In recent years, Western theatrical animation has shifted almost entirely to computer-generated imagery, essentially abandoning traditional 2D cel techniques; consequently, “cartoons” have become increasingly photorealistic. Which is, to a certain degree, a wonderful thing; studios like Disney, Pixar, and (to a lesser extent) DreamWorks excel at crafting naturalistic environmental details (snow, rain, dust particles dancing through beams of sunlight) that make their fantastical settings feel all the more tactile and immersive. Still, it is undeniable that something essential has been lost in the transition.

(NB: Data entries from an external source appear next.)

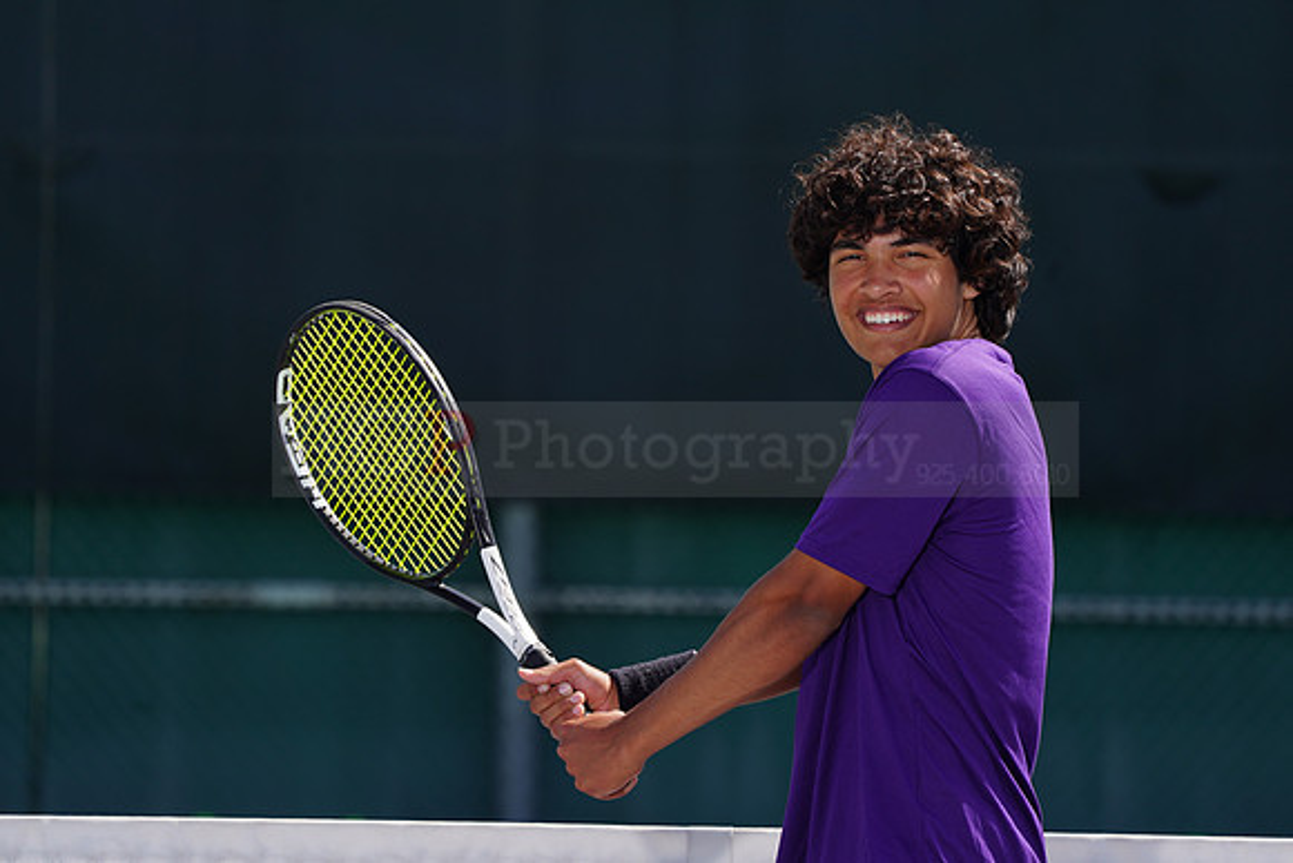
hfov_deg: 5.8
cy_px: 432
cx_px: 646
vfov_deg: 3.9
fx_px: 12753
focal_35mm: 355
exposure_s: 1/250
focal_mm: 355
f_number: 9
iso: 100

Fortunately, The Mitchells vs. the Machines further reinforces what 2018’s Spider-Man: Into the Spider-Verse already clearly demonstrated: producers Phil Lord & Chris Miller have restored that missing element. This family film (a label that applies to both its inoffensive content and its richly resonant themes) eschews any pretense of “realism” altogether, instead embracing hyper-stylized visuals that evoke the classic "Merry Melodies" created by such masters as Chuck Jones, Tex Avery, and Friz Freleng. The backgrounds, for example, frequently resemble rough watercolor renderings, with the “paint” bleeding outside of the sketchy linework. The character designs are equally exaggerated, featuring large eyes and lanky limbs that perfectly suit their rubbery, energetic movements.

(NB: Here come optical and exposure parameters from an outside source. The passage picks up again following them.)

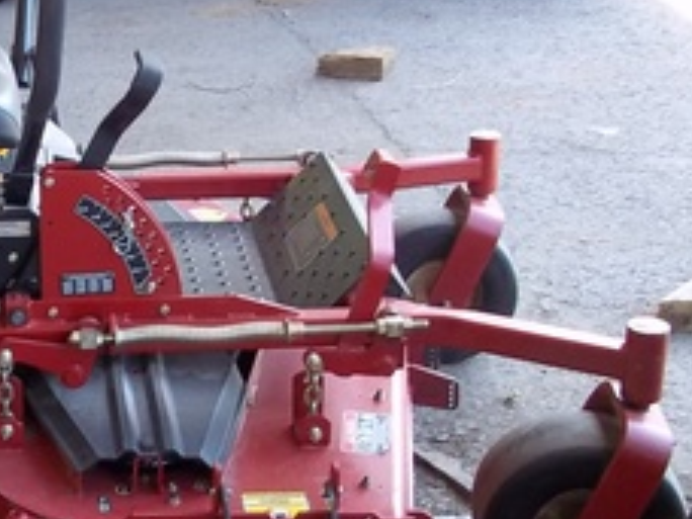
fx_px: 1719
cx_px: -55
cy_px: 234
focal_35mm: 86
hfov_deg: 21.7
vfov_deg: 17.2
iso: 80
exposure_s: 1/40
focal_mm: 6.5
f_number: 3.1
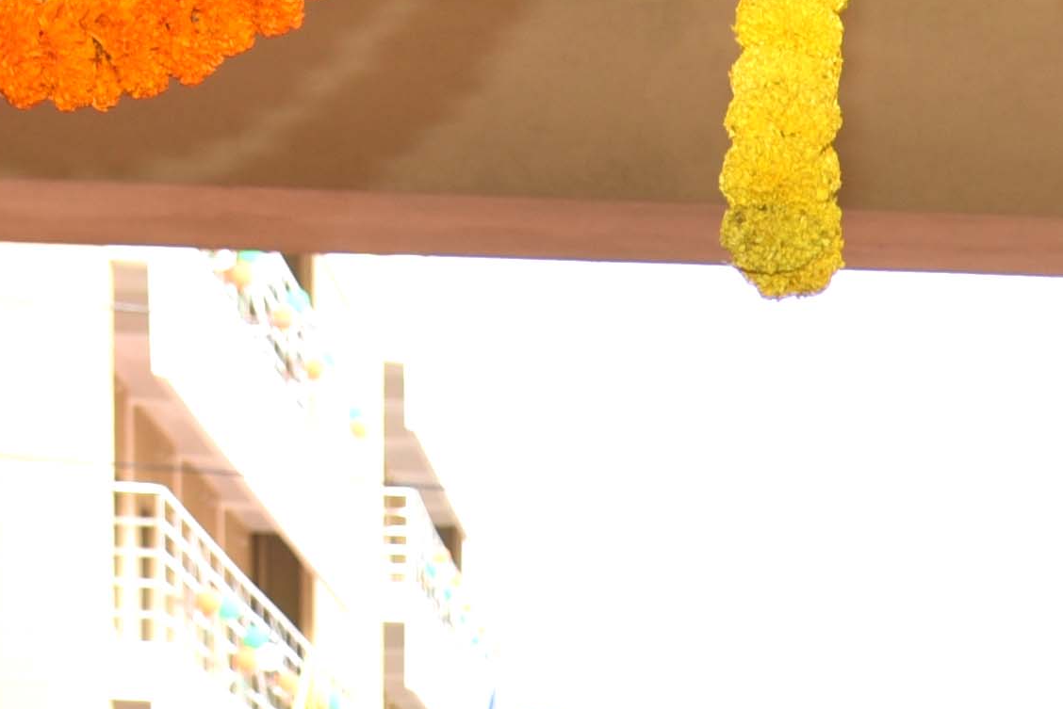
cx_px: 998
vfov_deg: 7.8
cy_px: 1825
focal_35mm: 160
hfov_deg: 12.7
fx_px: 4726
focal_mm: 30
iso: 280
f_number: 5.6
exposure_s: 1/125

Paradoxically (albeit unsurprisingly if you’re even remotely familiar with the industry), these “unrealistic” aesthetic flourishes only serve to make our heroes more expressive and emotionally authentic. CGI is a useful tool, but it is often poorly implemented, resulting in stiff, static, boring animation. Lord, Miller, and their numerous collaborators (including Mike Rianda, Peter Ramsey, Joaquim Dos Santos, and way too many others to list here) are among the few voices currently utilizing the medium to its full potential; thus, their movies are vibrant, kinetic, innovative, inspiring, and effortlessly entertaining.